Exercise task 1:
In the rows, recast the lines starting at the line that contains "class: Bryopsida" and ending at the line that contains "phylum: Ochrophyta" as a JSON list of strings, one string per line, with blank lines left out.

Text to read:
* START *
And yes some rats are very aware of when their friend is not well and is likely leaving them. Others are oblivious. :

I find that every once in awhile when a rat in another colony passes ALL my rats are very quiet as it happens, no exuberant chases in the cage, etc...just quiet munching and staring out of the cages.


----------



## stephigigo (Jun 18, 2008)

She is now, but i wasn't aware she had an illness before it happened. No sneezing. No wheezing. No noises when she breathes. 

But she is very old and slow. She has a lump as well - since she's so old we didn't want to put her through an operation. I don't think she's in any pain - she still likes to have her free range time (and her chocolate complan lol) and the fact that she survived this respiratory attack despite her age shows how much she wants to live. I'm going to really miss her when she does go. She's gone from a human-hating rat to a lovely squishy one and she's the smartest animal I have ever known.

I'm worried about the other rats too. it was heartbreaking to see them surrounding her like that saying goodbye. They'll miss her.


----------



## Leala (May 31, 2007)

It's good to hear that your girl is such a fighter. She must be really happy and obviously well taken care of. Hopefully she sticks around for a bit longer.
However when she does pass just remember that she's gone to a great place and will be happy will all the yogies she can eat =)



stephigigo said:


> And then it was back to ratting as normal.


That's by far one of the silliest things I've ever heard. I love it <3. I actually giggled as I read that.


----------



## begoodtoanimals (Dec 6, 2007)

I love the verb "ratting". Hard to explain to non-believers what it means. You 'll only understand its meaning if you know rats; it makes you smile.


----------



## Dumbo_Queen (Jul 20, 2008)

Give my best wishes to Bow!!!!


----------



## Spider (Mar 19, 2007)

Do you know about how old she is? Bless her brave little heart and maybe she'll stick around awhile.
* END *
Exercise task 2:
From the forum thread, copy the passage starting at "That's by far" and ending at "makes you smile.".

Data:
* START *
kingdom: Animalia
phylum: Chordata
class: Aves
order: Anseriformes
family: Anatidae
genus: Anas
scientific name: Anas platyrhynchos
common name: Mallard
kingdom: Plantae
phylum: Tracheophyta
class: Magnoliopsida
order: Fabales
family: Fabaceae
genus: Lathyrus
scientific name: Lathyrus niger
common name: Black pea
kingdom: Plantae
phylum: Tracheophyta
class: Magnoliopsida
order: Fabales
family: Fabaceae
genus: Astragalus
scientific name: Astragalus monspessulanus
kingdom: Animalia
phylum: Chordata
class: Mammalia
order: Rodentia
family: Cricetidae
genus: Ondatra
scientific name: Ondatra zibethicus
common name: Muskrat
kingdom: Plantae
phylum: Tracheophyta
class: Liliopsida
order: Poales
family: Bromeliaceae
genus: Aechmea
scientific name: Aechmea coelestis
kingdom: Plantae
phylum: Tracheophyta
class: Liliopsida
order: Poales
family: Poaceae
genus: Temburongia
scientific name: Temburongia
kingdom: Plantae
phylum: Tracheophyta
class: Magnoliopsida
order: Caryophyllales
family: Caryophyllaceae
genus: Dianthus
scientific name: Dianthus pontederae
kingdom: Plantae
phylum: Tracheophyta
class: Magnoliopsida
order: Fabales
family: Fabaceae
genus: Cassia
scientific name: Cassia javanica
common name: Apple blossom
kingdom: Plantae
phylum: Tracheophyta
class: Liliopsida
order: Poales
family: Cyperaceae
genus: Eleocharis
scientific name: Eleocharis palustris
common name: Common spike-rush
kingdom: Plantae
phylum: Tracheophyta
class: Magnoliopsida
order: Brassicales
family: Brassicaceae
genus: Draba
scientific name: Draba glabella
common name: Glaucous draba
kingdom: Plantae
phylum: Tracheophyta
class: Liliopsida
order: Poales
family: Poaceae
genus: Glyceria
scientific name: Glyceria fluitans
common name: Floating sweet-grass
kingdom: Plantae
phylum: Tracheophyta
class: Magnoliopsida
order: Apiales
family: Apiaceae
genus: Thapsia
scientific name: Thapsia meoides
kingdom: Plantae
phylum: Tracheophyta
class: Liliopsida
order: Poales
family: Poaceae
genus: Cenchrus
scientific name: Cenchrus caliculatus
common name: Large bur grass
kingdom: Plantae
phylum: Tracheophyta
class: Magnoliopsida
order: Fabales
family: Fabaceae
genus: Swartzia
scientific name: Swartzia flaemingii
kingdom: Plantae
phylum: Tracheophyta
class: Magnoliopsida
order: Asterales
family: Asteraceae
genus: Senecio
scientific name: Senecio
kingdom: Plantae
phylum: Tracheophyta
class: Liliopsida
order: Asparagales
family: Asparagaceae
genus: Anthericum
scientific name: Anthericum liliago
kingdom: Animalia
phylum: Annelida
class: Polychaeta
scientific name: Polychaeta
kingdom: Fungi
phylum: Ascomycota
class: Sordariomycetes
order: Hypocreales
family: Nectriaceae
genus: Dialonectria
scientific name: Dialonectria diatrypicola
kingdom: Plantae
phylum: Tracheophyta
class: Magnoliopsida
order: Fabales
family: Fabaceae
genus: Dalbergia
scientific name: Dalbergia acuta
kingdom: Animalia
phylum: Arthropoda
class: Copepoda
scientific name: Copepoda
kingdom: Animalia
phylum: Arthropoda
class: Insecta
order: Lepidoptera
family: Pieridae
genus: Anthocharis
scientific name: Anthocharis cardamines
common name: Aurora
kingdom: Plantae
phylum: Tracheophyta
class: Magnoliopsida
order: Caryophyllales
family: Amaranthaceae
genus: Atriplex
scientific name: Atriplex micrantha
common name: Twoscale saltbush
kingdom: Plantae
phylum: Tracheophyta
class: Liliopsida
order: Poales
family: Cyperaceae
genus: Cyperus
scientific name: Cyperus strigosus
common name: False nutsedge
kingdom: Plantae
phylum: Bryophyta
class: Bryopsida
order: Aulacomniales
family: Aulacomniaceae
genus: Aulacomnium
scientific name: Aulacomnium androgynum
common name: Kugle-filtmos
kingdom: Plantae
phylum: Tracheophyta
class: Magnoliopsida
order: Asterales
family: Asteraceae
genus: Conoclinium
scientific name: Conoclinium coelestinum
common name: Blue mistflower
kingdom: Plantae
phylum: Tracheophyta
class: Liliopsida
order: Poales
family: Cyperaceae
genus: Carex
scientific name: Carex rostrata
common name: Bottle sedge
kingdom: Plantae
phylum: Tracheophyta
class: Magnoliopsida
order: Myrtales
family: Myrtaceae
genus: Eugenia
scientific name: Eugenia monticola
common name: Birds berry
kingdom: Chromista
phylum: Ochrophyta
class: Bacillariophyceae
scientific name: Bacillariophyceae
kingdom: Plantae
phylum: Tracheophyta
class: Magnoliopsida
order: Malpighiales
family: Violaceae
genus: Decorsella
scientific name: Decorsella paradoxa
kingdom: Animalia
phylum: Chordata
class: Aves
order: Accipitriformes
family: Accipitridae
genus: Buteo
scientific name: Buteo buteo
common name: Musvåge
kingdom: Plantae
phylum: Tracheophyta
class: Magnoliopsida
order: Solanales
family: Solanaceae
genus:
* END *
Exercise response 1:
[
  "class: Bryopsida",
  "order: Aulacomniales",
  "family: Aulacomniaceae",
  "genus: Aulacomnium",
  "scientific name: Aulacomnium androgynum",
  "common name: Kugle-filtmos",
  "kingdom: Plantae",
  "phylum: Tracheophyta",
  "class: Magnoliopsida",
  "order: Asterales",
  "family: Asteraceae",
  "genus: Conoclinium",
  "scientific name: Conoclinium coelestinum",
  "common name: Blue mistflower",
  "kingdom: Plantae",
  "phylum: Tracheophyta",
  "class: Liliopsida",
  "order: Poales",
  "family: Cyperaceae",
  "genus: Carex",
  "scientific name: Carex rostrata",
  "common name: Bottle sedge",
  "kingdom: Plantae",
  "phylum: Tracheophyta",
  "class: Magnoliopsida",
  "order: Myrtales",
  "family: Myrtaceae",
  "genus: Eugenia",
  "scientific name: Eugenia monticola",
  "common name: Birds berry",
  "kingdom: Chromista",
  "phylum: Ochrophyta"
]

Exercise response 2:
That's by far one of the silliest things I've ever heard. I love it <3. I actually giggled as I read that.


----------



## begoodtoanimals (Dec 6, 2007)

I love the verb "ratting". Hard to explain to non-believers what it means. You 'll only understand its meaning if you know rats; it makes you smile.